この本は、海外への渡航がまだまだ希少だった時代に書かれた、船旅エッセイである。その珍しさからか、当時大ベストセラーを記録した。そんな船旅五ヶ月半の記録の中で、読んでいて、つっこみたくなったところ他を、猫の後れ毛程度は(なにこの造語は)書いていこうと思う。


ふてぶてしい海のギャングのサメに砂糖水を飲ませると死んでしまう、とかいう記述があった、これマジか? 著者は航海中、試そうとするも機会を得れなかったが、それが魚の生体にどういう科学的な作用をするのか、興味が湧いた。ナメクジに塩みたいなものか?……

自転車を愛する国オランダのところでは、自転車の荷台に自動車をゆわえつけてこいでいく、なんていう奇抜な冗談の記述があった、ははは、わが国にもそんなテレビコマーシャル昔あったっけなー。接着剤かなんかでしたっけ、なんだっけ……。

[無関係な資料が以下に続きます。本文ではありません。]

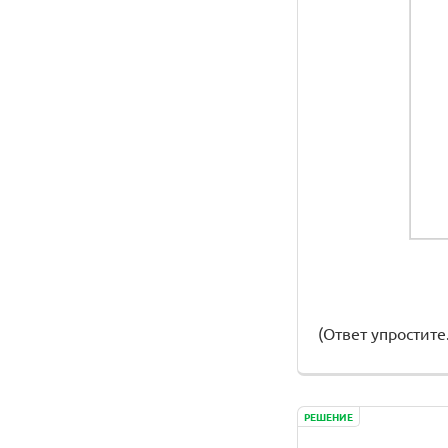
(Ответ упростите.
РЕШЕНИЕ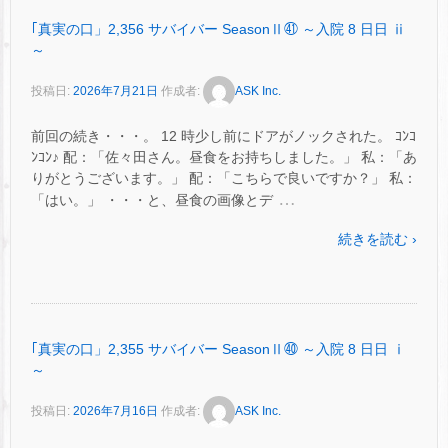
｢真実の口」2,356 サバイバー SeasonⅡ㊶ ～入院 8 日日 ⅱ
～
投稿日:
2026年7月21日
作成者:
ASK Inc.
前回の続き・・・。 12 時少し前にドアがノックされた。 ｺﾝｺ
ﾝｺﾝ♪ 配：「佐々田さん。昼食をお持ちしました。」 私：「あ
りがとうございます。」 配：「こちらで良いですか？」 私：
…
「はい。」 ・・・と、昼食の画像とデ
続きを読む ›
｢真実の口」2,355 サバイバー SeasonⅡ㊵ ～入院 8 日日 ⅰ
～
投稿日:
2026年7月16日
作成者:
ASK Inc.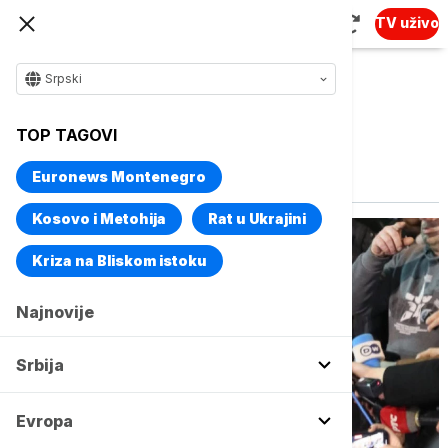
TV uživo
Srpski
TOP TAGOVI
Vise o temi
Dijana Hrka
Euronews Montenegro
Kosovo i Metohija
Rat u Ukrajini
Kriza na Bliskom istoku
Najnovije
Srbija
Evropa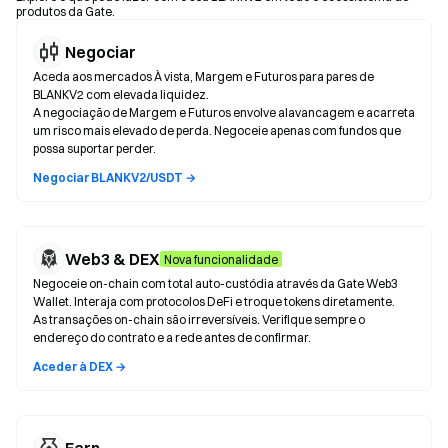
produtos da Gate.
Negociar
Aceda aos mercados À vista, Margem e Futuros para pares de
BLANKV2 com elevada liquidez.
A negociação de Margem e Futuros envolve alavancagem e acarreta
um risco mais elevado de perda. Negoceie apenas com fundos que
possa suportar perder.
Negociar BLANKV2/USDT →
Web3 & DEX
Nova funcionalidade
Negoceie on-chain com total auto-custódia através da Gate Web3
Wallet. Interaja com protocolos DeFi e troque tokens diretamente.
As transações on-chain são irreversíveis. Verifique sempre o
endereço do contrato e a rede antes de confirmar.
Aceder à DEX →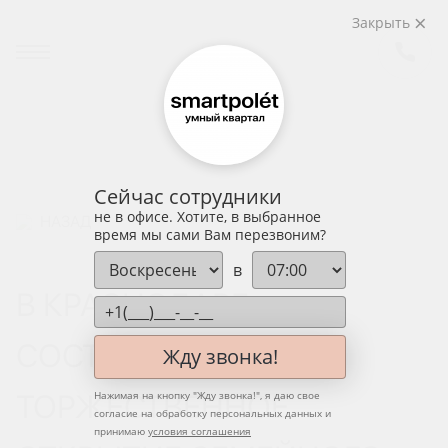
Закрыть
Сейчас сотрудники
не в офисе. Хотите, в выбранное
НАЗАД
время мы сами Вам перезвоним?
в
В КРАСНОДАРЕ
СОСТОЯЛОСЬ
Жду звонка!
ТОРЖЕСТВЕННОЕ
Нажимая на кнопку "
Жду звонка!
", я даю свое
согласие на обработку персональных данных и
принимаю
условия соглашения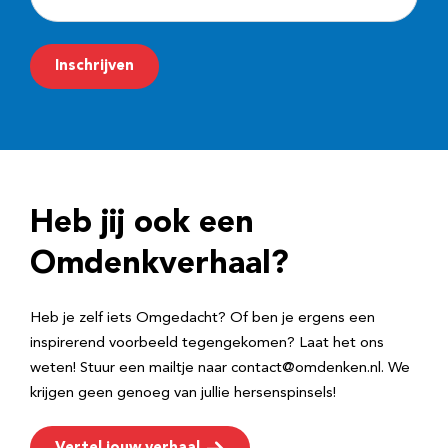
-
m
Inschrijven
a
i
l
a
d
Heb jij ook een
r
e
Omdenkverhaal?
s
Heb je zelf iets Omgedacht? Of ben je ergens een
inspirerend voorbeeld tegengekomen? Laat het ons
weten! Stuur een mailtje naar contact@omdenken.nl. We
krijgen geen genoeg van jullie hersenspinsels!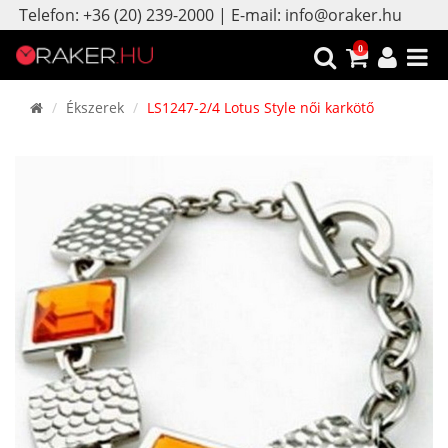
Telefon: +36 (20) 239-2000 | E-mail: info@oraker.hu
0
Ékszerek
LS1247-2/4 Lotus Style női karkötő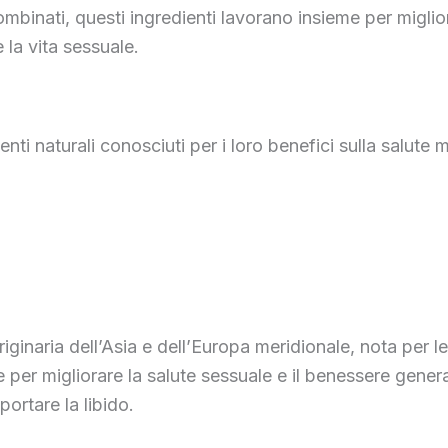
mbinati, questi ingredienti lavorano insieme per miglior
 la vita sessuale.
i naturali conosciuti per i loro benefici sulla salute m
riginaria dell’Asia e dell’Europa meridionale, nota per l
e per migliorare la salute sessuale e il benessere genera
ortare la libido.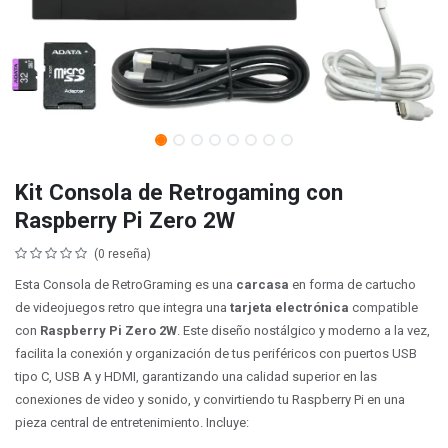
Kit Consola de Retrogaming con
Raspberry Pi Zero 2W
(0 reseña)
Esta Consola de RetroGraming es una
carcasa
en forma de cartucho
de videojuegos retro que integra una
tarjeta electrónica
compatible
con
Raspberry Pi Zero 2W
. Este diseño nostálgico y moderno a la vez,
facilita la conexión y organización de tus periféricos con puertos USB
tipo C, USB A y HDMI, garantizando una calidad superior en las
conexiones de video y sonido, y convirtiendo tu Raspberry Pi en una
pieza central de entretenimiento. Incluye: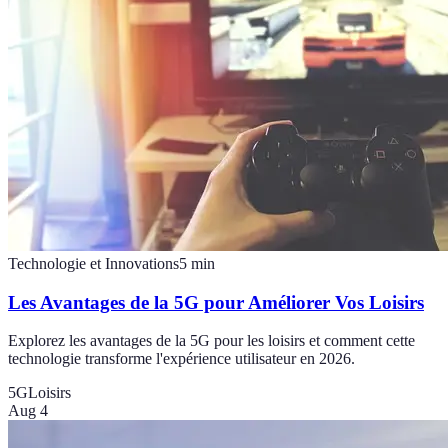
Technologie et Innovations
5
min
Les Avantages de la 5G pour Améliorer Vos Loisirs
Explorez les avantages de la 5G pour les loisirs et comment cette
technologie transforme l'expérience utilisateur en 2026.
5G
Loisirs
Aug 4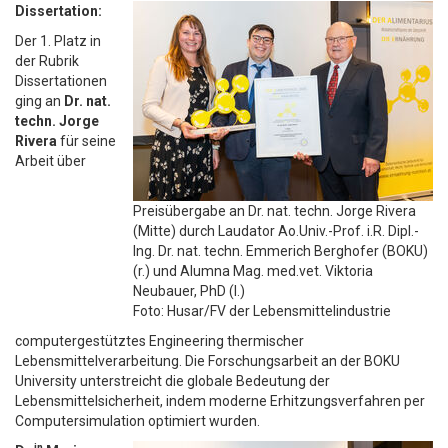
Dissertation:
Der 1. Platz in
der Rubrik
Dissertationen
ging an
Dr. nat.
techn. Jorge
Rivera
für seine
Arbeit über
Preisübergabe an Dr. nat. techn. Jorge Rivera
(Mitte) durch Laudator Ao.Univ.-Prof. i.R. Dipl.-
Ing. Dr. nat. techn. Emmerich Berghofer (BOKU)
(r.) und Alumna Mag. med.vet. Viktoria
Neubauer, PhD (l.)
Foto: Husar/FV der Lebensmittelindustrie
computergestütztes Engineering thermischer
Lebensmittelverarbeitung. Die Forschungsarbeit an der BOKU
University unterstreicht die globale Bedeutung der
Lebensmittelsicherheit, indem moderne Erhitzungsverfahren per
Computersimulation optimiert wurden.
in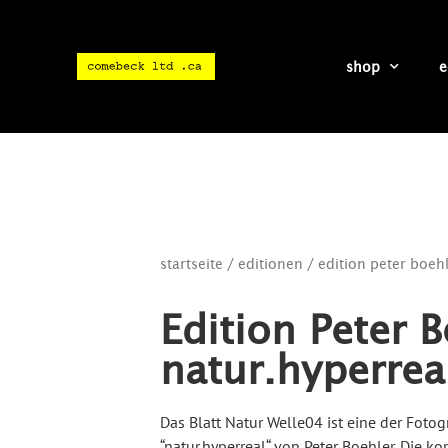
shop
e
startseite
/
editionen
/ edition peter boehl
Edition Peter B
natur.hyperrea
Das Blatt Natur Welle04 ist eine der Fotog
“natur.hyperreal“ von Peter Boehler. Die 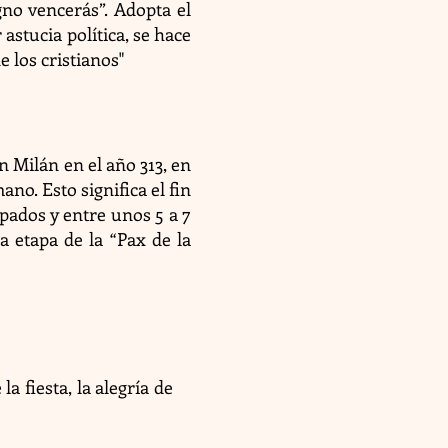
gno vencerás”. Adopta el
astucia política, se hace
e los cristianos"
 Milán en el año 313, en
ano. Esto significa el fin
spados y entre unos 5 a 7
a etapa de la “Pax de la
la fiesta, la alegría de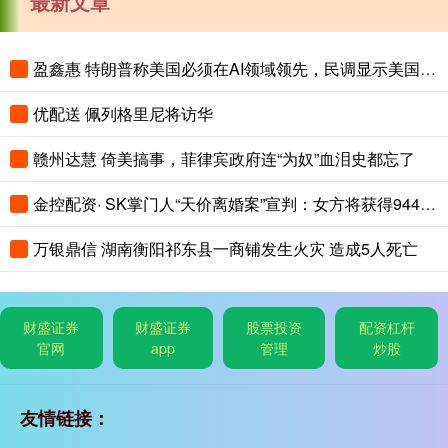
最新文章
盈鑫惠 特朗普称美国必须在AI领域领先，民调显示美国人认为中国AI更先进
优配送 佩列格里尼将访华
赣州达慧 倚美搞事，菲律宾政府连“为奴”血泪史都忘了
金控配资· SK掌门人“天价离婚案”宣判：女方将获得9440亿韩元财产！
万银鼎信 湖南衡阳祁东县一商铺发生火灾 造成5人死亡
财盛证券
财盛证券
股票投资
配资杠杆
官网
app
管理
炒股
友情链接：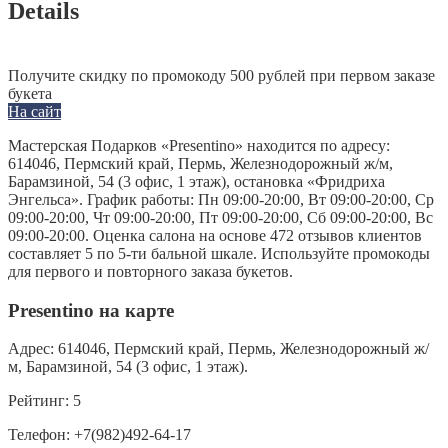
Details
Получите скидку по промокоду 500 рублей при первом заказе
букета
На сайт
Мастерская Подарков «Presentino» находится по адресу:
614046, Пермский край, Пермь, Железнодорожный ж/м,
Барамзиной, 54 (3 офис, 1 этаж), остановка «Фридриха
Энгельса». График работы: Пн 09:00-20:00, Вт 09:00-20:00, Ср
09:00-20:00, Чт 09:00-20:00, Пт 09:00-20:00, Сб 09:00-20:00, Вс
09:00-20:00. Оценка салона на основе 472 отзывов клиентов
составляет 5 по 5-ти бальной шкале. Используйте промокоды
для первого и повторного заказа букетов.
Presentino на карте
Адрес:
614046, Пермский край, Пермь, Железнодорожный ж/
м, Барамзиной, 54 (3 офис, 1 этаж).
Рейтинг:
5
Телефон:
+7(982)492-64-17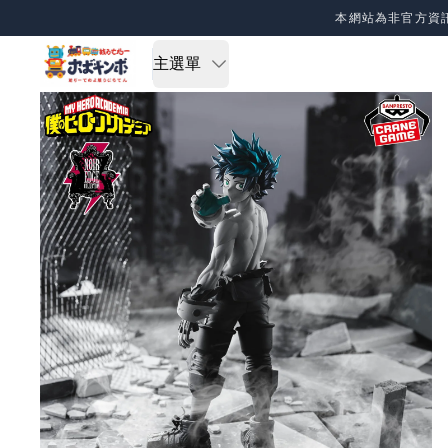
Skip to content
本網站為非官方資
主選單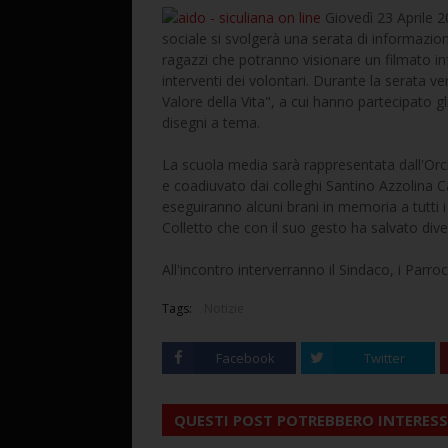
Giovedì 23 Aprile 20
sociale si svolgerà una serata di informazion
ragazzi che potranno visionare un filmato in
interventi dei volontari. Durante la serata ver
Valore della Vita", a cui hanno partecipato g
disegni a tema.
La scuola media sarà rappresentata dall'Orch
e coadiuvato dai colleghi Santino Azzolina C
eseguiranno alcuni brani in memoria a tutti i
Colletto che con il suo gesto ha salvato dive
All'incontro interverranno il Sindaco, i Parroc
Tags:
Notizie
Facebook
Twitter
QUESTI POST POTREBBERO INTERESS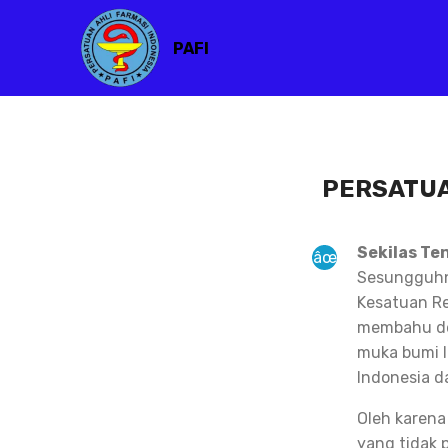
PAFI
PERSATUA
Sekilas Te
Sesungguhny
Kesatuan Re
membahu de
muka bumi I
Indonesia d
Oleh karena
yang tidak 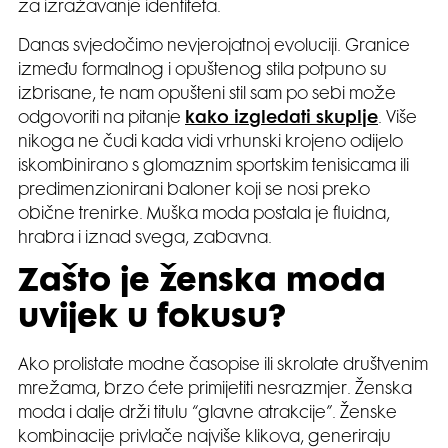
za izražavanje identiteta.
Danas svjedočimo nevjerojatnoj evoluciji. Granice
između formalnog i opuštenog stila potpuno su
izbrisane, te nam opušteni stil sam po sebi može
odgovoriti na pitanje
kako izgledati skuplje
. Više
nikoga ne čudi kada vidi vrhunski krojeno odijelo
iskombinirano s glomaznim sportskim tenisicama ili
predimenzionirani baloner koji se nosi preko
obične trenirke. Muška moda postala je fluidna,
hrabra i iznad svega, zabavna.
Zašto je ženska moda
uvijek u fokusu?
Ako prolistate modne časopise ili skrolate društvenim
mrežama, brzo ćete primijetiti nesrazmjer. Ženska
moda i dalje drži titulu “glavne atrakcije”. Ženske
kombinacije privlače najviše klikova, generiraju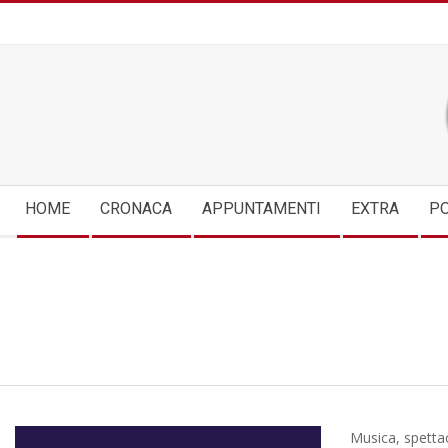
Skip
to
content
Secondary
HOME
CRONACA
APPUNTAMENTI
EXTRA
PO
Navigation
Menu
Musica, spettac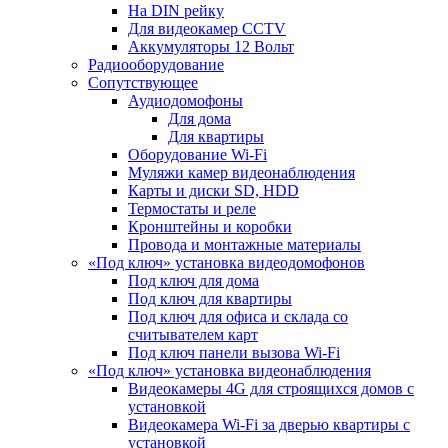
На DIN рейку
Для видеокамер CCTV
Аккумуляторы 12 Вольт
Радиооборудование
Сопутствующее
Аудиодомофоны
Для дома
Для квартиры
Оборудование Wi-Fi
Муляжи камер видеонаблюдения
Карты и диски SD, HDD
Термостаты и реле
Кронштейны и коробки
Провода и монтажные материалы
«Под ключ» установка видеодомофонов
Под ключ для дома
Под ключ для квартиры
Под ключ для офиса и склада со
считывателем карт
Под ключ панели вызова Wi-Fi
«Под ключ» установка видеонаблюдения
Видеокамеры 4G для строящихся домов с
установкой
Видеокамера Wi-Fi за дверью квартиры с
установкой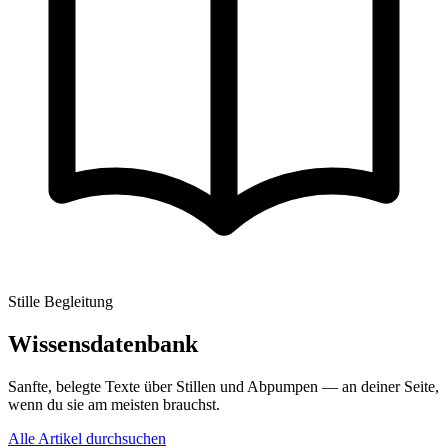
Stille Begleitung
Wissensdatenbank
Sanfte, belegte Texte über Stillen und Abpumpen — an deiner Seite,
wenn du sie am meisten brauchst.
Alle Artikel durchsuchen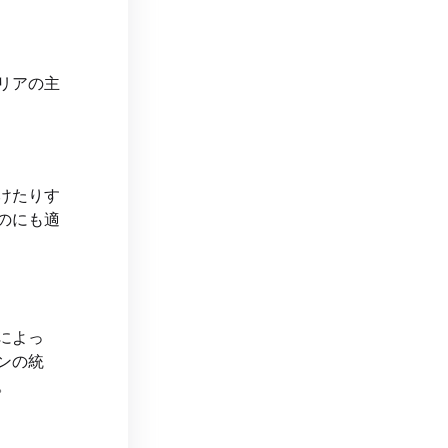
リアの主
けたりす
のにも適
によっ
ンの統
。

ベルギーから出港するときのこと。霧に見舞われ、船が動かせなくなったという。レーダーには自船のまわりに群がる他船の像がうつし出されている。レーダーにうつっていようが、それでも動かしちゃだめなんだな〜、安全のための判断なんだな〜、船って大変なんだな〜、って思ったよ。一日足らずで着くはずだったル・アーヴルまで結局三日かかってしまった。やっと船が動き出したとき、著者は心の中で、それガンバレ、それブツカレ、などとほざいている。北杜夫、ふざけてんなぁ(笑)。

阪神タイガースはなんで田宮を手離した、と著者は憤怒するが、僕にはよくわからない。それがどうしたんだ?

今回この本は読むのにけっこう時間がかかってしまった。読書が遅い人は読書が速い人と比べて損なのだろう、と日頃うらやましく思っている僕である。だが、それも案外捨てたもんじゃないぞと、こういう長旅記録の本を読んだりするときは逆に思ったりもする。というのは、旅の間に流れた実際の時間を過ごすのと同じような濃密なゆったりとした時間を一緒に過ごしているような感覚になんとなくなれるじゃん!(といってももちろんさすがに、旅の時間の何分の一の速度では読み終えることとなるのだが。たとえば、この本では、館山からシンガポールまでの行程で12日間かかっているが、19ページから41ページまでの、たった22ページ程度だ)。読書が遅いほうが速いほうより実際の旅の時間に近づけるわけだから、そういう意味で、優位なのである。なにがなんでもぜったい勝ちなのである。読書の速き者たちよ、まいったかこら!

……となぜか最後は遅読者からの対決宣言に。なんだこれ(笑)


★ どくとるマンボウ航海記・北杜夫・中央公論社・1960年3月刊行単行本。中公文庫・1973年12月。どくとるマンボウ航海記 増補新版 中公文庫・2023年2月25日発行。